··· INPUT ···

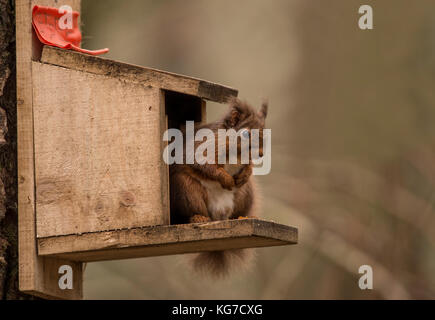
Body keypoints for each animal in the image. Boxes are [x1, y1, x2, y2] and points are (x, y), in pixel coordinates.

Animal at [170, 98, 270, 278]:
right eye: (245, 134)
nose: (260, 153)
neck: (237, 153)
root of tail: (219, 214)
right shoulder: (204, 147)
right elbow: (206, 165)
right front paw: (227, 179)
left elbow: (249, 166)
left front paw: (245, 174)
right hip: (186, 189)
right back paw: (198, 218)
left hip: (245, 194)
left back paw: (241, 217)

···
··· INPUT ···

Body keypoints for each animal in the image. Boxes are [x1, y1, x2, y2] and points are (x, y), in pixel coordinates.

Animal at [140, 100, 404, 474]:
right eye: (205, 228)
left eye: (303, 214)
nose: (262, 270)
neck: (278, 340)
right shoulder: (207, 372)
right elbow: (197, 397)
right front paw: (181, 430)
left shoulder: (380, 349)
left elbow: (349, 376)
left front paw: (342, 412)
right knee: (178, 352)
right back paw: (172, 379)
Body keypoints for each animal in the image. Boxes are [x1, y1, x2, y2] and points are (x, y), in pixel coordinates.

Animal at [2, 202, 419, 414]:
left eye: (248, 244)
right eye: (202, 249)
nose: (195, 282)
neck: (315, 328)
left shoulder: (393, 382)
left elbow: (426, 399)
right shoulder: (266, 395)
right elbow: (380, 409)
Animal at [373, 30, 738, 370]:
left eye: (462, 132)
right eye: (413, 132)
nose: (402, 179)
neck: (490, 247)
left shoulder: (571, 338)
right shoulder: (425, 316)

···

● PROMPT
Search the records above for "shoulder". Copy each line where it is found.

● YOUR SOLUTION
right shoulder: (204, 147)
right shoulder: (207, 372)
left shoulder: (380, 349)
left shoulder: (393, 382)
right shoulder: (266, 395)
left shoulder: (571, 338)
right shoulder: (425, 316)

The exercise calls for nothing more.